Now, Boris Berezovsky himself is dead.
Police scouring the scene Sunday have found no sign so far of "third party involvement," a detective said.
But details surrounding Berezovsky's death remain a mystery. Police say they haven't determined the cause.
After a paramedic's radiation detector went off at the scene, investigators declared the area "safe and clear to work in," the Thames Valley Police said in a statement Sunday.
They did not specify what they believe triggered the alert, but emergency officials from the South Central Ambulance Service said the device, which is a regular part of paramedics' kits, can register false alarms.
As forensic investigators combed the scene Sunday, Berezovsky's body was still inside his house. On Saturday, a bodyguard told police he found Berezovsky lying on the bathroom floor.
Speculation over the tycoon's cause of death ran the gamut from suicide to heart attack.
Some pointed to his declining fortune as a possible clue. Last year Berezovksy lost what has been called one of the most expensive private lawsuits in history.
"Initial suggestions that Berezovsky may have committed suicide were quickly quashed by his close associates," Russia's state-owned RIA Novosti news agency reported.
The agency said a family friend told Russian media that Berezovsky had suffered a heart attack.
"It would be wrong to speculate on the cause of death until the post mortem has been carried out," Kevin Brown, the deputy senior investigating officer in the case, said in a statement.
"The investigation team are building a picture of the last days of Mr. Berezovsky's life," he said, "speaking to close friends and family to gain a better understanding of his state of mind."
A Putin foe
Berezovsky, a staunch critic of Russian President Vladimir Putin, accused the Kremlin of causing the 2006 death of former Russian spy Alexander Litvinenko, who was poisoned with the radioactive substance polonium-210.
Like Berezovsky, Litvinenko had fled to England.
In a deathbed statement, Litvinenko blamed Putin, an accusation the Kremlin strongly denied.
The British government has evidence Russia was involved in Litvinenko's death, a British lawyer said in December.
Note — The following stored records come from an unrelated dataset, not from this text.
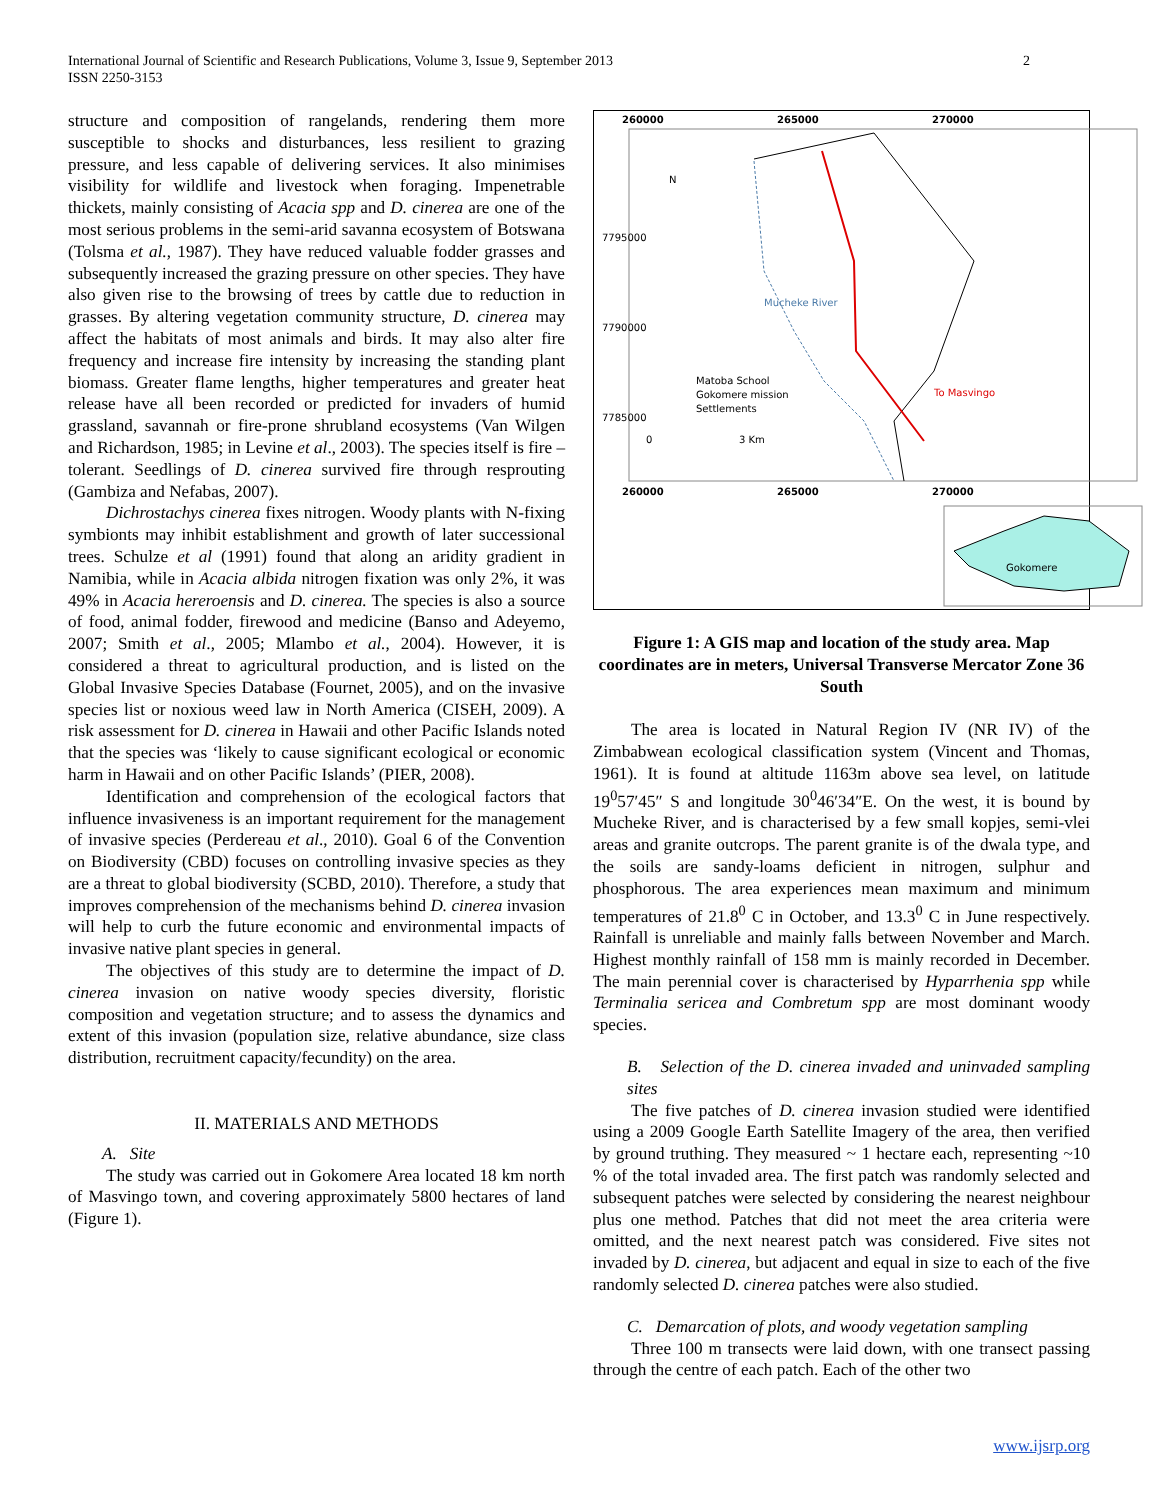International Journal of Scientific and Research Publications, Volume 3, Issue 9, September 2013
ISSN 2250-3153
2
structure and composition of rangelands, rendering them more susceptible to shocks and disturbances, less resilient to grazing pressure, and less capable of delivering services. It also minimises visibility for wildlife and livestock when foraging. Impenetrable thickets, mainly consisting of Acacia spp and D. cinerea are one of the most serious problems in the semi-arid savanna ecosystem of Botswana (Tolsma et al., 1987). They have reduced valuable fodder grasses and subsequently increased the grazing pressure on other species. They have also given rise to the browsing of trees by cattle due to reduction in grasses. By altering vegetation community structure, D. cinerea may affect the habitats of most animals and birds. It may also alter fire frequency and increase fire intensity by increasing the standing plant biomass. Greater flame lengths, higher temperatures and greater heat release have all been recorded or predicted for invaders of humid grassland, savannah or fire-prone shrubland ecosystems (Van Wilgen and Richardson, 1985; in Levine et al., 2003). The species itself is fire – tolerant. Seedlings of D. cinerea survived fire through resprouting (Gambiza and Nefabas, 2007).
Dichrostachys cinerea fixes nitrogen. Woody plants with N-fixing symbionts may inhibit establishment and growth of later successional trees. Schulze et al (1991) found that along an aridity gradient in Namibia, while in Acacia albida nitrogen fixation was only 2%, it was 49% in Acacia hereroensis and D. cinerea. The species is also a source of food, animal fodder, firewood and medicine (Banso and Adeyemo, 2007; Smith et al., 2005; Mlambo et al., 2004). However, it is considered a threat to agricultural production, and is listed on the Global Invasive Species Database (Fournet, 2005), and on the invasive species list or noxious weed law in North America (CISEH, 2009). A risk assessment for D. cinerea in Hawaii and other Pacific Islands noted that the species was ‘likely to cause significant ecological or economic harm in Hawaii and on other Pacific Islands’ (PIER, 2008).
Identification and comprehension of the ecological factors that influence invasiveness is an important requirement for the management of invasive species (Perdereau et al., 2010). Goal 6 of the Convention on Biodiversity (CBD) focuses on controlling invasive species as they are a threat to global biodiversity (SCBD, 2010). Therefore, a study that improves comprehension of the mechanisms behind D. cinerea invasion will help to curb the future economic and environmental impacts of invasive native plant species in general.
The objectives of this study are to determine the impact of D. cinerea invasion on native woody species diversity, floristic composition and vegetation structure; and to assess the dynamics and extent of this invasion (population size, relative abundance, size class distribution, recruitment capacity/fecundity) on the area.
II. MATERIALS AND METHODS
A. Site
The study was carried out in Gokomere Area located 18 km north of Masvingo town, and covering approximately 5800 hectares of land (Figure 1).
260000
265000
270000
260000
265000
270000
N
Mucheke River
To Masvingo
Matoba School
Gokomere mission
Settlements
0
3 Km
Gokomere
7795000
7790000
7785000
Figure 1: A GIS map and location of the study area. Map coordinates are in meters, Universal Transverse Mercator Zone 36 South
The area is located in Natural Region IV (NR IV) of the Zimbabwean ecological classification system (Vincent and Thomas, 1961). It is found at altitude 1163m above sea level, on latitude 19<sup>0</sup>57′45″ S and longitude 30<sup>0</sup>46′34″E. On the west, it is bound by Mucheke River, and is characterised by a few small kopjes, semi-vlei areas and granite outcrops. The parent granite is of the dwala type, and the soils are sandy-loams deficient in nitrogen, sulphur and phosphorous. The area experiences mean maximum and minimum temperatures of 21.8<sup>0</sup> C in October, and 13.3<sup>0</sup> C in June respectively. Rainfall is unreliable and mainly falls between November and March. Highest monthly rainfall of 158 mm is mainly recorded in December. The main perennial cover is characterised by Hyparrhenia spp while Terminalia sericea and Combretum spp are most dominant woody species.
B. Selection of the D. cinerea invaded and uninvaded sampling sites
The five patches of D. cinerea invasion studied were identified using a 2009 Google Earth Satellite Imagery of the area, then verified by ground truthing. They measured ~ 1 hectare each, representing ~10 % of the total invaded area. The first patch was randomly selected and subsequent patches were selected by considering the nearest neighbour plus one method. Patches that did not meet the area criteria were omitted, and the next nearest patch was considered. Five sites not invaded by D. cinerea, but adjacent and equal in size to each of the five randomly selected D. cinerea patches were also studied.
C. Demarcation of plots, and woody vegetation sampling
Three 100 m transects were laid down, with one transect passing through the centre of each patch. Each of the other two
www.ijsrp.org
Russia did not immediately comment on the claims of evidence of its involvement in Litvinenko's death.
For years, Berezovsky bankrolled the effort of Litvinenko's widow to push for an inquest into her husband's death.
Berezovsky later sued a Russian broadcaster for libel after it claimed in a report that he was behind the death of Litvinenko.
He won the claim against All-Russian State Television and Radio Broadcasting Company, and the High Court in London awarded him 150,000 pounds ($223,400) in damages.
From math professor to oligarch
Berezovsky began his working life as a math professor and then became a systems analyst who switched to more lucrative jobs in post-Soviet Russia, said CNN's Jill Dougherty, who interviewed him many times.
Berezovsky went on to sell cars "at a time when that was a luxury," she said.